Trading in this Technicals-Driven Market
The Dow closed slightly higher on Tuesday's trading, while the S&P and Nasdaq both finished marginally down on a slightly strengthening dollar and weakness in financials arising from Senator Dodd's proposed financial regulation. There are murmurs in the market that the market's upward momentum in exhausted, while others predict strength in equities through the end of the year.
So in this manic market, what are the big stories moving stocks and how do you play them?
Word on the Street
After Monday's big move, Tuesday's relatively flat day had mixed reactions from Wall Street. Guy Adami, who has been critical of the market's rally for some time, points out that there was a lack of volume in the day's trading, although the price action was encouraging.
Pointing out that the market is now about the 50-day moving average, Tim Seymour suggests that it may be time for the market to take a breather, but also highlights overnight reports from China - retail sales, exports and PPI - that may stand to push commodities higher with a net-positive effect on the general market.
"There are no fundamentals right now that drive the market," adds Joe Terranova, "It's all about technicals." The last time the S&P challenged 1,100, it came back down very quickly with a lot of obvious resistance. We are without that obvious resistance right now, he says, suggesting that this technical level is set to be broken at some point this week.
Pete Najarian has seen trading ranges in numerous parts of the market, including copper , oil and the major indexes, but right now traders are looking for something tangible to push things higher. He was impressed that Tuesday's trading session saw no unwarranted sell offs, and believes that if the market breaks through the 1,100 technical level, there could be an "explosive" move to the upside.
Another space that has been all the buzz in the past few trading sessions has been the retail industry, which saw the S&P Retail index hit a new 52-week high. Which companies in this space are ripe for profit? Tim Seymour sees it being a little rough for retailers, who have positioned themselves well on their balance sheets but may suffer from weak consumer demand. He points out that Amazon.com is unattractive on valuation, while names like Wal-Mart may benefit from some defensive movement if the market edges lower.
Although financials had a rough trading day, there were bright spots, including Jefferies and Lazard which are closing in on technical levels but can be bought on dips, says Guy Adami, who also has been a buyer of Raymond James , which hit a 52-week high today.
"The best-of-breed names are the strongest names," adds Joe Terranova, who suggests Apple, Google and Goldman Sachs which he expects continue their upward momentum.
First Sub prime Verdict: Not Guilty
The story of the day had to do with the story of the year: sub prime mortgages. With two Bear Stearns fund managers found not guilty on all 9 charges of securities fraud, wire fraud and conspiracy that cost investors an estimated $1.6 billion, does this mean that all sub prime crisis prosecutions are doomed to fail? What will this do to market confidence?
CNBC's Charlie Gasparino spoke to the Fast Money traders, and he wasn't surprised from the verdict.

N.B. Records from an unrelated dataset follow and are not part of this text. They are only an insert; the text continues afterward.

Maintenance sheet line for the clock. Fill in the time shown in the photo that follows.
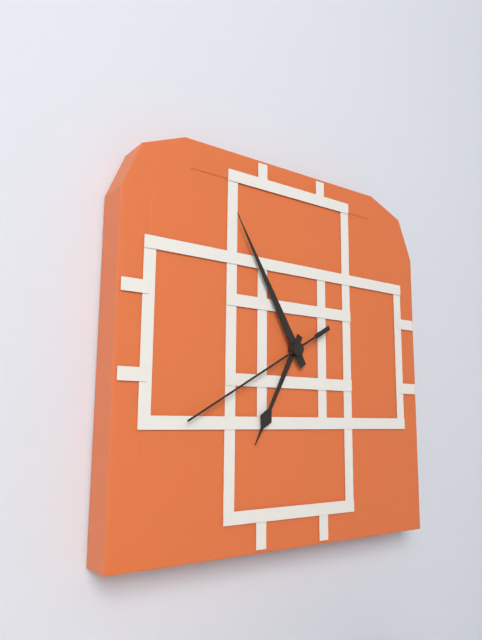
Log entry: 6:55:40
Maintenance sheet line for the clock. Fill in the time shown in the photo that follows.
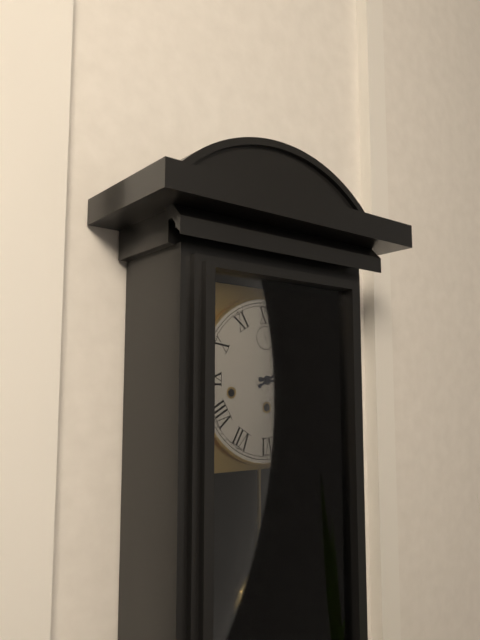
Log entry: 3:10
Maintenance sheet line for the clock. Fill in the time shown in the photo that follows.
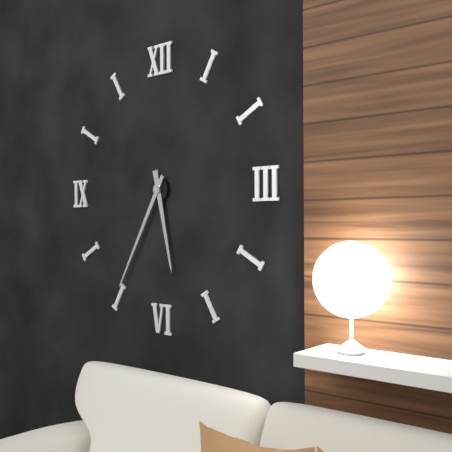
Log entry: 5:35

Gasparino argues that in the wake of the poor investment decisions made by people on Wall Street, the federal prosecutors were looking for someone to blame, and went after these money managers. According to Gasparino, these individuals weren't responsible for the sub prime crisis as they didn't have the ability to significantly move the market, which turned out to their benefit in the ruling.
Ratings Agencies Dive on Dodd Bill
The biggest losers arising from Senator Christopher Dodd's version of the financial regulatory reform bill were the credit ratings agencies , seeing McGraw-Hill and Moody's getting hit, hard. The bill calls for consolidation of all federal policing of banks, including a new SEC office dedicated to the ratings agencies, and will also make it easier for companies to sue over unnecessarily negative ratings.
How can you trade these companies now?
Guy Adami points out that Moody's has made a series of "lower highs and lower lows," and the trend is moving to the downside, with general short interest on the stock. Adami is a seller of Moody's in this environment.
"The business model on ratings agencies is clearly broken right now," adds Joe Terranova, who points out that the ratings agencies were late on the upgrade and downgrade cycles.
However, since Congress has already gone down the road of financial reform and nothing has yet changed, can investors be confident that the fear surrounding these stocks is unfounded, as the Dodd bill is unlikely to pass? Although this is a good thesis, Guy Adami doesn't see a buying opportunity in these stocks until the downtrend of these companies has been broken and this could allow you to have a long-term perspective.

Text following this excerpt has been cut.